- _Work instruction_:
What lines in the records below contain the string "ottoman"? Copy every one.

- _Task input_:
=====

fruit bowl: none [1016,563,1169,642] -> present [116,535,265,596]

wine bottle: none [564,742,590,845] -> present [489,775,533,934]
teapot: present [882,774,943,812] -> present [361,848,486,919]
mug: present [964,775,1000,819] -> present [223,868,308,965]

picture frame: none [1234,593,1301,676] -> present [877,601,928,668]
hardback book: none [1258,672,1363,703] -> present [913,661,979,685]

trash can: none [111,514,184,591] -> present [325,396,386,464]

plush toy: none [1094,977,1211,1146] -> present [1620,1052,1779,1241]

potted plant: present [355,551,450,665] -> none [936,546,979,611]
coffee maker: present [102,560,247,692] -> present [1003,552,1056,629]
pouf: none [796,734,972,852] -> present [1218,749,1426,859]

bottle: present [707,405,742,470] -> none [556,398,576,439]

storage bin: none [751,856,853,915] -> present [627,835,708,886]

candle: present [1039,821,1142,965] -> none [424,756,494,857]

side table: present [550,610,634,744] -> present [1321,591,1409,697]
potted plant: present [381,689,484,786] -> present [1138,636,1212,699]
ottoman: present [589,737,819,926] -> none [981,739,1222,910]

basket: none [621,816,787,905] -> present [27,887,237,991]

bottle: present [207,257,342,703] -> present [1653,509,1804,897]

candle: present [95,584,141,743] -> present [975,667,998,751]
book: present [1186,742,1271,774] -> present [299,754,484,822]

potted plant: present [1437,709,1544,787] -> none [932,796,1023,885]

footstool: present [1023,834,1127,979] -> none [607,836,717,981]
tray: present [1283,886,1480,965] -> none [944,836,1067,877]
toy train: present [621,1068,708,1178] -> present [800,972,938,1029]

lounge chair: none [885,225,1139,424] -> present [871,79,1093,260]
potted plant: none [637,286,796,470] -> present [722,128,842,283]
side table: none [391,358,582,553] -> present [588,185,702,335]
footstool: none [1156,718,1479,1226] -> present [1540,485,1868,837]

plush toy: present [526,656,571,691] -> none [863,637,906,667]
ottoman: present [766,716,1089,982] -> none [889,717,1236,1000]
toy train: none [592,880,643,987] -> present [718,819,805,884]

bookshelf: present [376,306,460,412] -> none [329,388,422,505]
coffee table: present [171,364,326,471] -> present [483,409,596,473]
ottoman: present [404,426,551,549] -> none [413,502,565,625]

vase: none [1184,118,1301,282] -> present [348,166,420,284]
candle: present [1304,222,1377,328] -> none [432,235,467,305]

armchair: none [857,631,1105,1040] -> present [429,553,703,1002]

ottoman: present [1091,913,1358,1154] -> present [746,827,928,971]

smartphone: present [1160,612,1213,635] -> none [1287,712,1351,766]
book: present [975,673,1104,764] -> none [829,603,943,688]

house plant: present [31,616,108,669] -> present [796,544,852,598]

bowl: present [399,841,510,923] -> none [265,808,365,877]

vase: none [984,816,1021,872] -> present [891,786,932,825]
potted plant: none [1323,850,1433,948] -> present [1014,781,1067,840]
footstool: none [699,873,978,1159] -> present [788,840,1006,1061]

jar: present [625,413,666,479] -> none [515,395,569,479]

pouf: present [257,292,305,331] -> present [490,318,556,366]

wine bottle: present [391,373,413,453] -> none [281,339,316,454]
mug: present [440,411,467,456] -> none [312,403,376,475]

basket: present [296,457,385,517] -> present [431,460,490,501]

=====

- _Answer area_:
ottoman: present [589,737,819,926] -> none [981,739,1222,910]
ottoman: present [766,716,1089,982] -> none [889,717,1236,1000]
ottoman: present [404,426,551,549] -> none [413,502,565,625]
ottoman: present [1091,913,1358,1154] -> present [746,827,928,971]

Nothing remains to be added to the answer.